David Grusky

David B. Grusky is Barbara Kimball Browning Professor in the School of Humanities and Sciences, Director of the Stanford Center on Poverty and Inequality, and coeditor of Pathways Magazine. His research addresses the changing structure of late-industrial inequality and addresses such topics as (a) the role of rent-seeking and market failure in explaining the takeoff in income inequality, (b) the amount of economic and social mobility in the U.S.

Joel Kaiyuan Han

Joel Kaiyuan Han is an Assistant Professor of Economics at Quinlan School of Business, Loyola University Chicago.  As an undergraduate, he assisted in research on labor and education economics at the Economic Research Center.

His general research interests are in public economics, empirical microeconomics, and social interactions. His current research covers topics of neighborhood change and its effects on resident children, with a special focus on how parents respond to such changes through parenting behaviors or through neighborhood exit. 

Richard V. Reeves

Richard Reeves is a senior fellow at the Brookings Institution in Economic Studies, where he also co-directs the Center on Children and Families. He is also an associate director of CentreForum in London. Before his move to Washington, DC in the summer of 2012, he worked as director of strategy to the UK's Deputy Prime Minister, where he led the Government's work on social mobility. He is a former director of Demos.

Rebecca Myerson

Rebecca Myerson is an Assistant Professor at the University of Wisconsin - Madison, in the Department of Population Health Sciences. Prior to that, she was Assistant Professor at the University of Southern California School of Pharmacy, in the Department of Pharmaceutical and Health Economics. Before receiving her Ph.D. in Chicago, she spent four years conducting global health research, including one year at Peking University as a Fulbright scholar and three years at the Institute for Health Metrics and Evaluation in Seattle, Washington.

Bruce Meyer

Bruce Meyer, the McCormick Foundation Professor in the Harris School of Public Policy at the University of Chicago, studies poverty and inequality, tax policy, welfare policy, unemployment insurance, workers' compensation, minority entrepreneurship, the health care safety net, and labor supply. His most recent work includes research on the effects of welfare and tax reform on the well-being of single mothers, models and methods to analyze labor supply, changes in poverty and inequality, the effects of disability, and the effects of changes in the health care safety net.

Tim Kautz

Tim Kautz is a Senior Researcher at Mathematica Policy Research. He was a co-organizer of HCEO's Conference on Measuring and Assessing Skills. Kautz is an editor and co-author of a book that explores the importance of social-emotional skills, “The Myth of Achievement Tests: The GED and the Role of Character in American Life.” His research interests include education, inequality, and health.

Mark Huggett

Mark Huggett is a Professor in the department of Economics at Georgetown University. He is a macroeconomist. His work has highlighted the importance of idiosyncratic risk for a number of issues including aggregate wealth accumulation, wealth inequality, lifetime inequality and asset pricing. His most recent work offers a human capital interpretation of lifetime inequality.

Huggett received a Ph.D. from the University of Minnesota in 1991.

Heather Hill

Heather D. Hill is an Associate Professor in the Daniel J. Evans School of Public Policy and Governance at the University of Washington.
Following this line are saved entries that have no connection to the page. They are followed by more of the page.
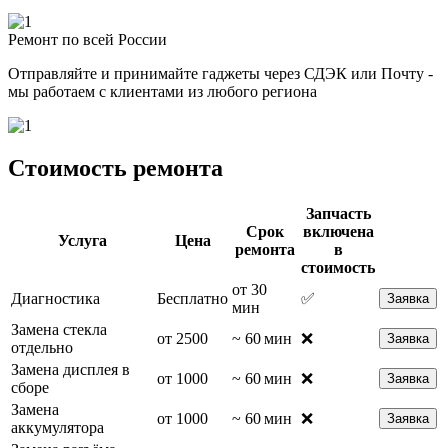
Ремонт по всей России
Отправляйте и принимайте гаджеты через СДЭК или Почту -
мы работаем с клиентами из любого региона
Стоимость ремонта
Запчасть
Срок
включена
Услуга
Цена
ремонта
в
стоимость
от 30
Диагностика
Бесплатно
✅
Заявка
мин
Замена стекла
от 2500
~ 60 мин
❌
Заявка
отдельно
Замена дисплея в
от 1000
~ 60 мин
❌
Заявка
сборе
Замена
от 1000
~ 60 мин
❌
Заявка
аккумулятора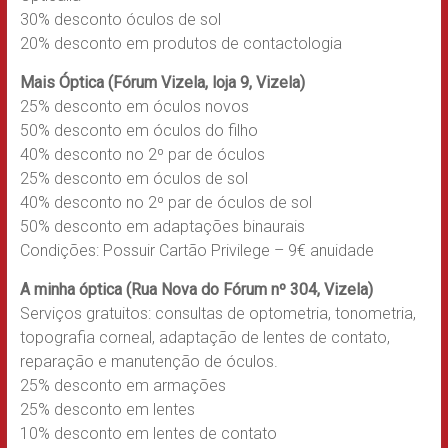
30% desconto óculos de sol
20% desconto em produtos de contactologia
Mais Óptica (Fórum Vizela, loja 9, Vizela)
25% desconto em óculos novos
50% desconto em óculos do filho
40% desconto no 2º par de óculos
25% desconto em óculos de sol
40% desconto no 2º par de óculos de sol
50% desconto em adaptações binaurais
Condições: Possuir Cartão Privilege – 9€ anuidade
A minha óptica (Rua Nova do Fórum nº 304, Vizela)
Serviços gratuitos: consultas de optometria, tonometria,
topografia corneal, adaptação de lentes de contato,
reparação e manutenção de óculos.
25% desconto em armações
25% desconto em lentes
10% desconto em lentes de contato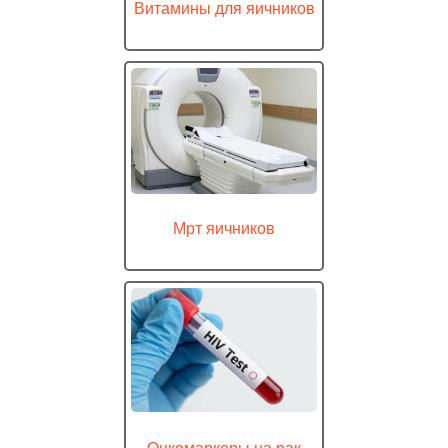
Витамины для яичников
Мрт яичников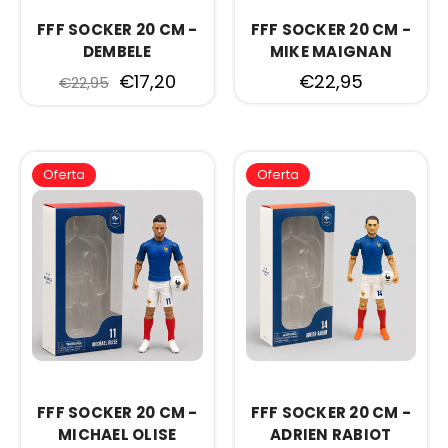
FFF SOCKER 20 CM -
FFF SOCKER 20 CM -
DEMBELE
MIKE MAIGNAN
€17,20
€22,95
€22,95
Oferta
Oferta
FFF SOCKER 20 CM -
FFF SOCKER 20 CM -
MICHAEL OLISE
ADRIEN RABIOT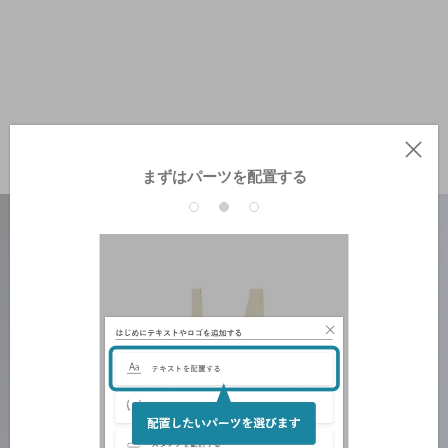
まずはパーツを配置する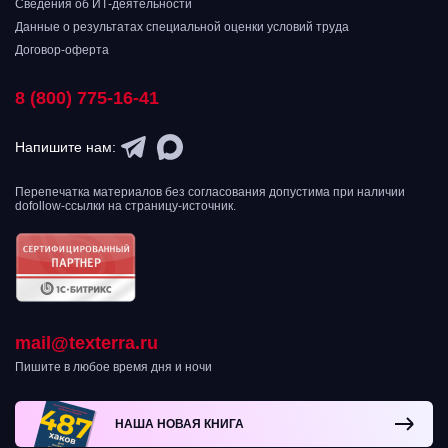
Сведения об ИТ-деятельности
Данные о результатах специальной оценки условий труда
Договор-оферта
8 (800) 775-16-41
Напишите нам:
Перепечатка материалов без согласования допустима при наличии
dofollow-ссылки на страницу-источник.
mail@texterra.ru
Пишите в любое время дня и ночи
НАША НОВАЯ КНИГА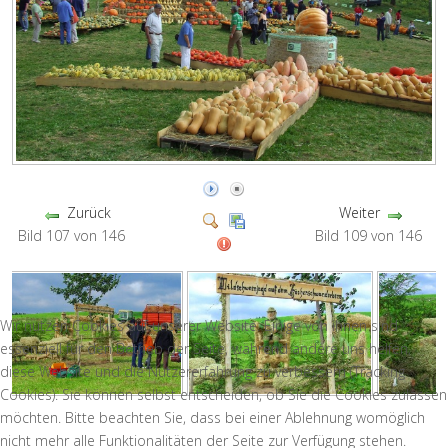
Zurück
Weiter
Bild 107 von 146
Bild 109 von 146
Wir nutzen Cookies auf unserer Website. Einige von ihnen sind
essenziell für den Betrieb der Seite, während andere uns helfen,
diese Website und die Nutzererfahrung zu verbessern (Tracking
Cookies). Sie können selbst entscheiden, ob Sie die Cookies zulassen
möchten. Bitte beachten Sie, dass bei einer Ablehnung womöglich
nicht mehr alle Funktionalitäten der Seite zur Verfügung stehen.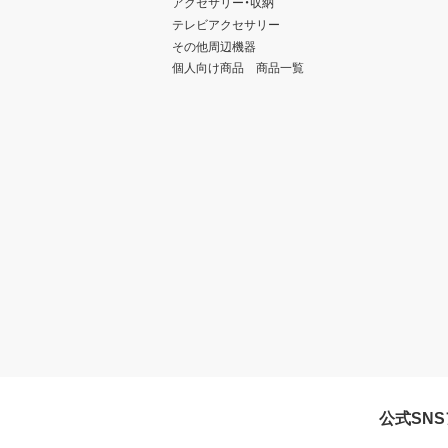
アクセサリー・収納
テレビアクセサリー
その他周辺機器
個人向け商品 商品一覧
公式SN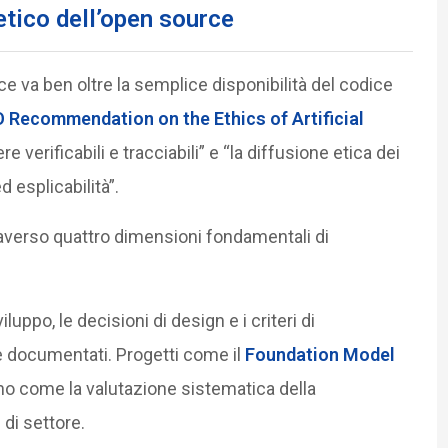
etico dell’open source
 va ben oltre la semplice disponibilità del codice
Recommendation on the Ethics of Artificial
e verificabili e tracciabili” e “la diffusione etica dei
 esplicabilità”.
raverso quattro dimensioni fondamentali di
viluppo, le decisioni di design e i criteri di
e documentati. Progetti come il
Foundation Model
o come la valutazione sistematica della
di settore.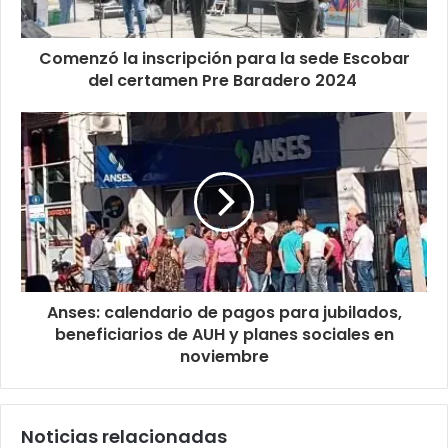
Comenzó la inscripción para la sede Escobar
del certamen Pre Baradero 2024
Anses: calendario de pagos para jubilados,
beneficiarios de AUH y planes sociales en
noviembre
Noticias relacionadas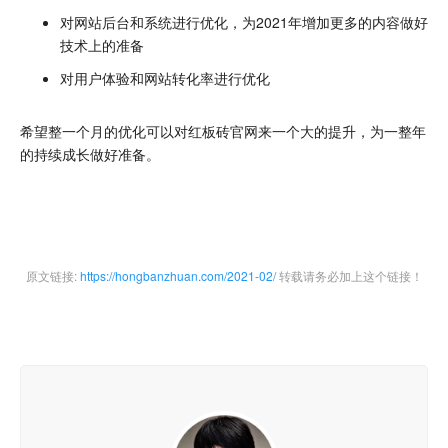
对网站后台和系统进行优化，为2021年增加更多的内容做好
技术上的准备
对用户体验和网站转化率进行优化
希望整一个月的优化可以对红板砖官网来一个大的提升，为一整年
的持续成长做好准备。
原文链接:
https://hongbanzhuan.com/2021-02/
转载请务必加上这个链接！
Hill's research examines the effects of social policy on family economic circumstances and on child health and development. She was involved in the Next Generation Project, which examined how experimental welfare programs implemented in the 1990s affected the wellbeing of children. In other work, she uses experimental and quasi-experimental designs to estimate the effects of maternal employment and job loss on children's health and behavior.

Carol Graham

Carol Graham is Leo Pasvolsky Senior Fellow at Brookings, College Park Professor at the University of Maryland, and a Gallup Senior Scientist. She served on a National Academy of Sciences panel on wellbeing metrics in 2012-13, received Pioneer Awards from the Robert Wood Johnson Foundation (2017, 2021), and a Lifetime Distinguished Scholar award from the International Society of Quality of Life Studies (2018). She has served as a Vice President at Brookings, as Special Advisor to the Inter-American Development Bank, Visiting Fellow at the World Bank, and consultant to the IMF.

Bryan Graham

Bryan Graham is a Professor at University of California, Berkeley. After completing his Ph.D., he joined the Department of Economics at the University of California, Berkeley as an Assistant Professor. He returned to Berkeley as an Associate Professor (with tenure) in the Fall of 2011 after spending two years in the Department of Economics at New York University. Professor Graham studies the econometrics of social interactions and networks, with a special interest in measuring the effects of stratification on inequality. This work is reviewed in his Handbook of Social Economics chapter.